LOL, Joe Jackson is nothing more than a washed up bottom feeder. If it wasnt for his Son, he'd probably be living under a bridge somewhere. Useless bottom feeder, nothing more.

www.total-privacy.ua.tc

Fear2stop
Fear2stop

Murry Wilson did NOT rub feces into any of his sons' faces. What happened was Brian Wilson shit on a plate and took it to him as a prank, and then got the shit beat out of him (Pun intended).

bibulb
bibulb

I hate to sound like an apologist, but your examples for Combs don't really make any sense in regards to this list. I mean, his work's crap and his manner of producing it is rather jackass-ish, but I haven't heard anything about him being EXCEPTIONALLY rough to work for.

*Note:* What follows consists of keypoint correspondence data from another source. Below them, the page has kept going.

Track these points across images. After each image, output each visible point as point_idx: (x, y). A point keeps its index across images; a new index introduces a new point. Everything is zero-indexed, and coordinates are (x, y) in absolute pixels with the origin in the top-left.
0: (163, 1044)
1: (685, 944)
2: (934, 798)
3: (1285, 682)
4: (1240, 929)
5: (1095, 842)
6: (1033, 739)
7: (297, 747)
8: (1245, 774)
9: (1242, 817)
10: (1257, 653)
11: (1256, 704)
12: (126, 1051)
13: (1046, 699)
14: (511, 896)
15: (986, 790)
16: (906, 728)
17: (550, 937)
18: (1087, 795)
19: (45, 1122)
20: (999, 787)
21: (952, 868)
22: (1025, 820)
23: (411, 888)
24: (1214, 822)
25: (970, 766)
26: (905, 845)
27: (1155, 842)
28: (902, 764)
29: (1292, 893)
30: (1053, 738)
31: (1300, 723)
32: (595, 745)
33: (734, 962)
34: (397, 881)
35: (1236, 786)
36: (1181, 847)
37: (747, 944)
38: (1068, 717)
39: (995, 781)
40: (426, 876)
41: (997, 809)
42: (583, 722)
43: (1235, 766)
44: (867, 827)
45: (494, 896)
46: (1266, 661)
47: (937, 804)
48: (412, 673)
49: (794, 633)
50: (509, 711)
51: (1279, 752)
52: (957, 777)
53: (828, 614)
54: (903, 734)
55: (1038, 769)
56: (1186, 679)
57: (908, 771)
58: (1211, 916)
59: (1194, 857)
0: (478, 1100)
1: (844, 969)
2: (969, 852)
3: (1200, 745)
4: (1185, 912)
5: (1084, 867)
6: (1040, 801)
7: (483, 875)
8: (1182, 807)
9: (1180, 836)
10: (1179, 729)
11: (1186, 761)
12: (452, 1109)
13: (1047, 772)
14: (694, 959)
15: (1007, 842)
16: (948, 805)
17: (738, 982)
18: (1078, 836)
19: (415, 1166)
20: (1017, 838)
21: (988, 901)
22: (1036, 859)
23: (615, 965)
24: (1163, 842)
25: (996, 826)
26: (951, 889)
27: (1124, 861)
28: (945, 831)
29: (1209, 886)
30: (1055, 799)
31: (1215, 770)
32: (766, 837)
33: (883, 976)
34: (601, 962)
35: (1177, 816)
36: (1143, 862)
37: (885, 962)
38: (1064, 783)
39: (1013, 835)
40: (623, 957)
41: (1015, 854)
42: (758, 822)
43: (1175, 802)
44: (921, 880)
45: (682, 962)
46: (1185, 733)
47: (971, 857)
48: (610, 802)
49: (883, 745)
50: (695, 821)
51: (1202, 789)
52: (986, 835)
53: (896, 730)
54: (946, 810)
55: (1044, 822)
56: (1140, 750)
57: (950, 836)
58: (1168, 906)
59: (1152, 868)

I'd replace him with Phil Spector, who seemed to be plagued by interpersonal communication skills deficiencies for years and years. (No evident deficiencies in recording studio marksmanship, though - which kinda goes hand-in-glove with the above.)

Mookie von Zipper
Mookie von Zipper

the cowsills' mom...

captain beefheart during the "trout mask replica" sessions...

phil spector...

huey meaux...

simon cowell...

 

rob
rob

Number one has to go to Stan Polley, Badfinger's manager. This guy managed to rip off the band to the point where they didn't have money for rent or food (they were on apple records, for christ's sake) and managed to push two of them to suicide. At 27, songwriter Tom Evans hung himself and left a suicide note, which had an addendum that read: "P.S. Stan Polley is a soulless bastard. I will take him with me." Eight years later, Guitarist and songwriter Tom Evans also hung himself.